Teenage Mutant Ninja Turtles: Change Is Constant, Vol. 1 (2012)

Publisher: IDW Publishing
Creative Team: Kevin Eastman, Tom Waltz, Dan Duncan

This TMNT reboot is set about fifteen months after the Turtles and their master, Splinter, were exposed to some slime which mutated them into humanoids. Teenage Mutant Ninja Turtles: Change Is Constant, Vol. 1 collects issues 1-4 of the new IDW series, written by Kevin Eastman (co-creator of the TMNT) and Tom Waltz (Children of the Grave, Silent Hill: Sinner’s Reward) with art by Kevin Eastman (layouts) and Dan Duncan (Hulk And The Agents Of S.M.A.S.H.).

The Turtles, as you knew them, are no more. This new incarnation has the team split up after the ooze transformed them into humanoid creatures, but this time, along with a cat named Old Hob – who may turn out to be the TMNT’s greatest enemy. Raphael is split from the team and has amnesia and the others are searching for him before Old Hob finds him first to settle an old score.

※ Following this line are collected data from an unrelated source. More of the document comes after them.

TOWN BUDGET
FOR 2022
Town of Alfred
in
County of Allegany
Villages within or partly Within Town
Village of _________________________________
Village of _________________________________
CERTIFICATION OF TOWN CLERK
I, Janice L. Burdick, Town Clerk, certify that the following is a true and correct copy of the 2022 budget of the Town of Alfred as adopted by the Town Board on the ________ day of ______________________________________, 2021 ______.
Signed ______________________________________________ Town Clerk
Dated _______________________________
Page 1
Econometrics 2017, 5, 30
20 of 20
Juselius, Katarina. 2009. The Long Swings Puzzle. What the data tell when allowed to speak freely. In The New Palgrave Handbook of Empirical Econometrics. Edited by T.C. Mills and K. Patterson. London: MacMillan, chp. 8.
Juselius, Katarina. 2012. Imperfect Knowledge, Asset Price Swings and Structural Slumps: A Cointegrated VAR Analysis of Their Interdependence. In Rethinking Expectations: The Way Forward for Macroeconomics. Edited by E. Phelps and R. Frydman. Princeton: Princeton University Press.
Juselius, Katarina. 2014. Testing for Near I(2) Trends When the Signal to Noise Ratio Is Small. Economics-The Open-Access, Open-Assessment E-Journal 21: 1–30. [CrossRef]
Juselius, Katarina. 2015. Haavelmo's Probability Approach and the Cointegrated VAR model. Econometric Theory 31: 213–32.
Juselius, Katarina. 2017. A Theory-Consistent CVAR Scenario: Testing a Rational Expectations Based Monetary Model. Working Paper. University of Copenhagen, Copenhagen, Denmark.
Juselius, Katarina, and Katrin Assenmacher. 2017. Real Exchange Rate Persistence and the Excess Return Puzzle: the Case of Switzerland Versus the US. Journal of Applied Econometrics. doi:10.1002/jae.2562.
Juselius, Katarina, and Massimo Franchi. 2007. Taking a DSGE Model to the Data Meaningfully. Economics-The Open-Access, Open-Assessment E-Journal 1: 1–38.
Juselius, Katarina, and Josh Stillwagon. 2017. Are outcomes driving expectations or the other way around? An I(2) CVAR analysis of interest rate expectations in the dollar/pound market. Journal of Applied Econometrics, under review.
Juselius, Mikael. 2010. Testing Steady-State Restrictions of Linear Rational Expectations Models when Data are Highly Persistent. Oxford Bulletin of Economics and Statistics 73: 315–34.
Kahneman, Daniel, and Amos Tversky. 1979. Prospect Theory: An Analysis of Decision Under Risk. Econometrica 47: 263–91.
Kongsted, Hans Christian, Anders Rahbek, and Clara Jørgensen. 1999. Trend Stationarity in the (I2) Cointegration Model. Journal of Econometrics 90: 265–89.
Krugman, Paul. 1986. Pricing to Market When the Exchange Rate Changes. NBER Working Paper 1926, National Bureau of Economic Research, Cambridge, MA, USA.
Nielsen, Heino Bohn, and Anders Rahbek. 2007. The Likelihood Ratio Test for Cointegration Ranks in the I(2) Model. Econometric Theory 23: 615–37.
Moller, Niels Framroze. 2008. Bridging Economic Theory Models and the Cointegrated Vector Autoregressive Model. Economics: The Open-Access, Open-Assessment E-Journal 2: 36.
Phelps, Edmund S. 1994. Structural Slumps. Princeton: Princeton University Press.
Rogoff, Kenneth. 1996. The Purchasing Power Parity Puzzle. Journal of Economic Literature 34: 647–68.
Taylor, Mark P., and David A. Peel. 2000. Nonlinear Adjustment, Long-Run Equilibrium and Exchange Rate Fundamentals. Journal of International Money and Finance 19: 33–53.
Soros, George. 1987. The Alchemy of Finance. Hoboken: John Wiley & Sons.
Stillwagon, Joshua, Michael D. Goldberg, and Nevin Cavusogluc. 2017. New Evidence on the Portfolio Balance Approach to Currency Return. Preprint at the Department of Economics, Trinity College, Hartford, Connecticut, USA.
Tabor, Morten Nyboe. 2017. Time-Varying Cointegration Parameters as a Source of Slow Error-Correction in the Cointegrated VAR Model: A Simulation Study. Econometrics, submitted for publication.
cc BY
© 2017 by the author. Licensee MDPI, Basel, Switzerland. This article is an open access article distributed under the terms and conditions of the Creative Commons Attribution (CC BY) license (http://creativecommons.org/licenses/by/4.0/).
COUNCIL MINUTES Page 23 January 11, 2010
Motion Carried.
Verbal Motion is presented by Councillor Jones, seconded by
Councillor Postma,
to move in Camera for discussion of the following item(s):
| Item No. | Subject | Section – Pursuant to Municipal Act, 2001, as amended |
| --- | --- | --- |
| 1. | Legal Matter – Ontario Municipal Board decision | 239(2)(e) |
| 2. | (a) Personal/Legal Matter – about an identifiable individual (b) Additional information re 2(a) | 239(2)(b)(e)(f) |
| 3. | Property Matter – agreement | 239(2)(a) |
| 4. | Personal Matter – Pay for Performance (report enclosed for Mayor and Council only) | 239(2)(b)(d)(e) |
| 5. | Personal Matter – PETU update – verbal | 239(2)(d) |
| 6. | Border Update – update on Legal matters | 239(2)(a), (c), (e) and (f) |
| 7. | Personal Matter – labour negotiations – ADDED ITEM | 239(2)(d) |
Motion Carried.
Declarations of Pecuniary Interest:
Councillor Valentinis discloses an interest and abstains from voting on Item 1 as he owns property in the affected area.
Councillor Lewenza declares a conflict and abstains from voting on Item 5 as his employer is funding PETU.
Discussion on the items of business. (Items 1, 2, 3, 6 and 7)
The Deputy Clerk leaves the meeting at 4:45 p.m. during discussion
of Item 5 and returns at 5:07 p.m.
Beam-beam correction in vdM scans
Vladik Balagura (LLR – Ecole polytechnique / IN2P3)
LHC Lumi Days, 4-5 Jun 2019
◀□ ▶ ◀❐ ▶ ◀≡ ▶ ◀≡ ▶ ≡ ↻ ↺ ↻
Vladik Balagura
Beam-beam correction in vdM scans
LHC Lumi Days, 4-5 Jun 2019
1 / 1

I wasn’t really sure what to expect from this. I wasn’t aware that it was supposed to be a complete reboot, but with Kevin Eastman involved, how could I say “no” as a true TMNT fan?

I appreciated being able to see Eastman’s influence in the art style as well as on some of the covers and Dan Duncan did a good job trying to emulate the feeling of Eastman’s gritty art. The colors were okay, but they were sort of too muted or not muted enough to be super-effective.

The writing was decent enough, but I have to say that I wasn’t really surprised with where the story took me, even being a reboot. No big surprises, but that didn’t make it unbearable. It was just sort of predictable. (And somewhat anti-climactic.)

All the familiar faces can be found within the pages; Casey Jones, April O’Neil, Splinter, Raphael, Michaelangelo, Donatello, Leonardo.

One thing I didn’t really like, and I need to read further on to make sure I really feel this way for sure, is Old Hob. Yeah, it’s cool to see another humanoid creature running around, especially if it’s an enemy of the TMNT, but Old Hob was not especially intimidating or powerful. Also, I thought it was really weird that nobody cared about a bunch of humanoid monsters walking around.

I’m pretty sure fans of the original TMNT comics might be a bit let down, but c’mon…it’s the Teenage Mutant Ninja Turtles. I’m sure it will only get better.